Find out more here: The Clone Race – The final sprint for EU brand owners to protect their cloned UK trade marks | Foot Anstey

The UK Government’s report on AI copyright consultation is due in March 2026. This report is expected to influence future legislative reform, potentially introducing clearer rules on data scraping and copyright exceptions for AI training.

 In April 2026, the UKIPO frees will increase (by approximately 2025). This will impact trade mark and design filings, renewals, and oppositions. Businesses should factor these changes into their IP budgets and filing strategies.

The APPG for IP has launched a short inquiry on IP and illicit trade enforcement. It will focus on how the UK can strengthen IP enforcement against illicit trade ahead of the renewal of the UK Intellectual Property Office (IPO)’s counter-infringement strategy.  In the Summer of 2026 a report will be produced and recommendations will be published

Further information:
IP and illicit trade enforcement inquiry

The Supreme Court has confirmed that protected agricultural designations apply strictly when registering and using trade marks for food and drink products. It held that Oatly’s mark POST MILK GENERATION was invalid for oat‑based food and drink because the term “milk” is a protected designation under assimilated EU law and can only be used for products meeting the statutory definition. Consumer understanding or lack of deception was irrelevant. The decision, the first UK Supreme Court ruling on designations, underscores the need for brand owners to consider food law restrictions when selecting trade marks, even where the mark alludes to non‑dairy products.

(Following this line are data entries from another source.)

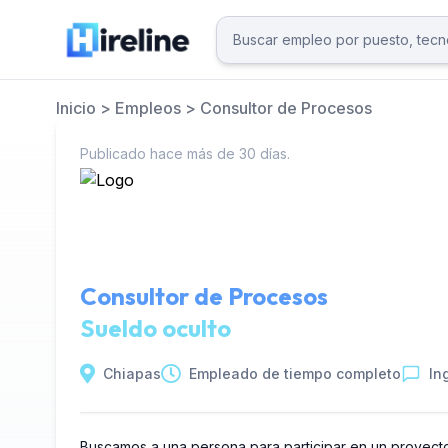
Inicio
>
Empleos
>
Consultor de Procesos
Publicado hace más de 30 días.
Consultor de Procesos
Sueldo oculto
Chiapas
Empleado de tiempo completo
In
Buscamos a una persona para participar en un proyecto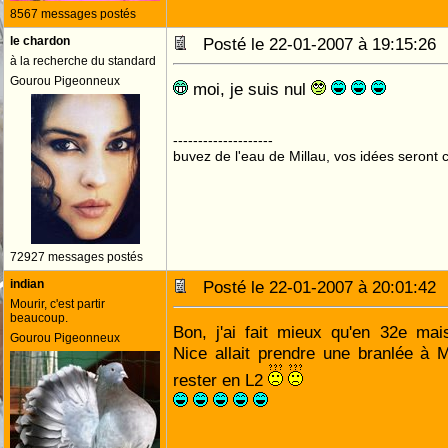
8567 messages postés
le chardon
Posté le 22-01-2007 à 19:15:2
à la recherche du standard
Gourou Pigeonneux
moi, je suis nul
--------------------
buvez de l'eau de Millau, vos idées seront c
72927 messages postés
indian
Posté le 22-01-2007 à 20:01:4
Mourir, c'est partir
beaucoup.
Bon, j'ai fait mieux qu'en 32e ma
Gourou Pigeonneux
Nice allait prendre une branlée à Mo
rester en L2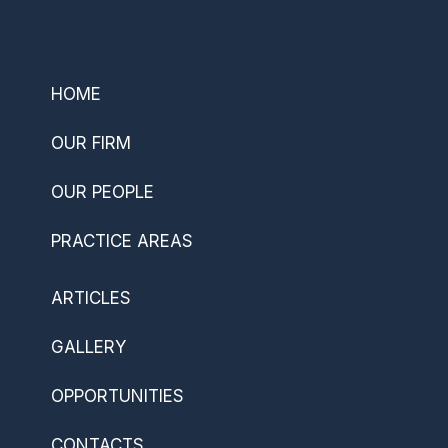
–
HOME
OUR FIRM
OUR PEOPLE
PRACTICE AREAS
ARTICLES
GALLERY
OPPORTUNITIES
CONTACTS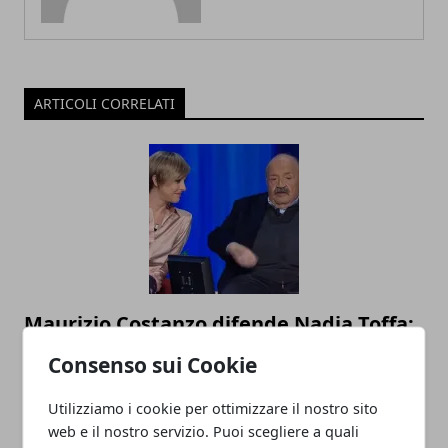
ARTICOLI CORRELATI
Maurizio Costanzo difende Nadia Toffa:
"Dovete solo vergognarvi"
Consenso sui Cookie
23/08/2019
Utilizziamo i cookie per ottimizzare il nostro sito
web e il nostro servizio. Puoi scegliere a quali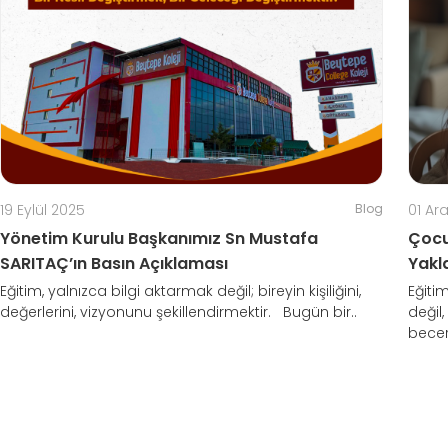
19 Eylül 2025
Blog
01 Ara
Yönetim Kurulu Başkanımız Sn Mustafa
Çocu
SARITAÇ’ın Basın Açıklaması
Yakl
Eğitim, yalnızca bilgi aktarmak değil; bireyin kişiliğini,
Eğiti
değerlerini, vizyonunu şekillendirmektir. Bugün bir..
değil
beceri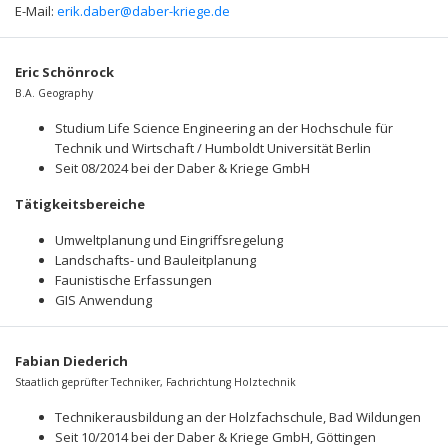
E-Mail:
erik.daber@daber-kriege.de
Eric Schönrock
B.A. Geography
Studium Life Science Engineering an der Hochschule für
Technik und Wirtschaft / Humboldt Universität Berlin
Seit 08/2024 bei der Daber & Kriege GmbH
Tätigkeitsbereiche
Umweltplanung und Eingriffsregelung
Landschafts- und Bauleitplanung
Faunistische Erfassungen
GIS Anwendung
Fabian Diederich
Staatlich geprüfter Techniker, Fachrichtung Holztechnik
Technikerausbildung an der Holzfachschule, Bad Wildungen
Seit 10/2014 bei der Daber & Kriege GmbH, Göttingen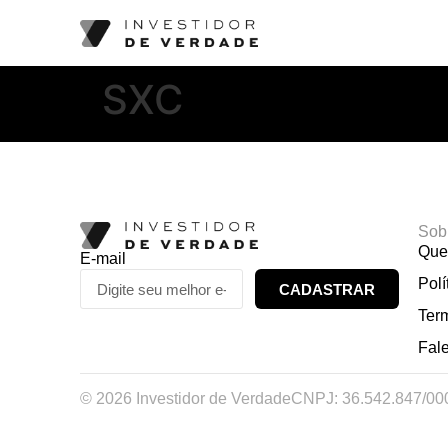
SXC
Sob
Que
E-mail
Polí
CADASTRAR
Ter
Fal
© 2026 Investidor de Verdade
CNPJ: 36.542.847/00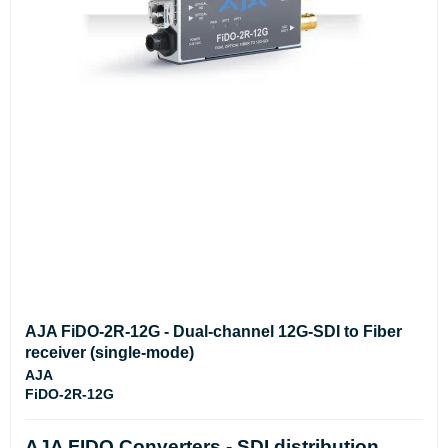
AJA FiDO-2R-12G - Dual-channel 12G-SDI to Fiber
receiver (single-mode)
AJA
FiDO-2R-12G
AJA FIDO Converters - SDI distribution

The Court of Appeal has clarified that a trade mark licence expressed to continue “indefinitely” is not the same as a perpetual licence and may be terminated on reasonable notice. Construing the licence as a whole, the Court found that an agreement of indefinite duration necessarily contemplates an ability for either party to bring it to an end, even where express termination rights are granted only to one party. The decision emphasises the importance of clear drafting on duration and termination in trade mark licences and confirms that, absent clear language to the contrary, commercial parties will not readily be taken to have intended to bind themselves in perpetuity.

The High Court has held that both parties breached a trade mark co‑existence agreement governing use of the TREK mark and that Trek Bicycle Corporation infringed Clarks’ UK TREK trade marks. The court found that Trek breached the agreement by selling TREK‑branded cycling shoes and insoles, while Clarks breached it by expanding its TREK range into shoes adapted for sports or fitness. Despite these breaches, Clarks’ TREK marks were not partially revoked for non‑use, and Trek’s use of TREK on cycling footwear infringed under sections 10(1) and 10(2) of the Trade Marks Act 1994. The decision highlights the risks of drift in product strategy under long‑standing co‑existence arrangements and underscores the importance of precise drafting and ongoing compliance with agreed use limitations.

Note: The Horizon Scanner is up-to-date as of June 10 2026 and is updated at regular intervals throughout the year.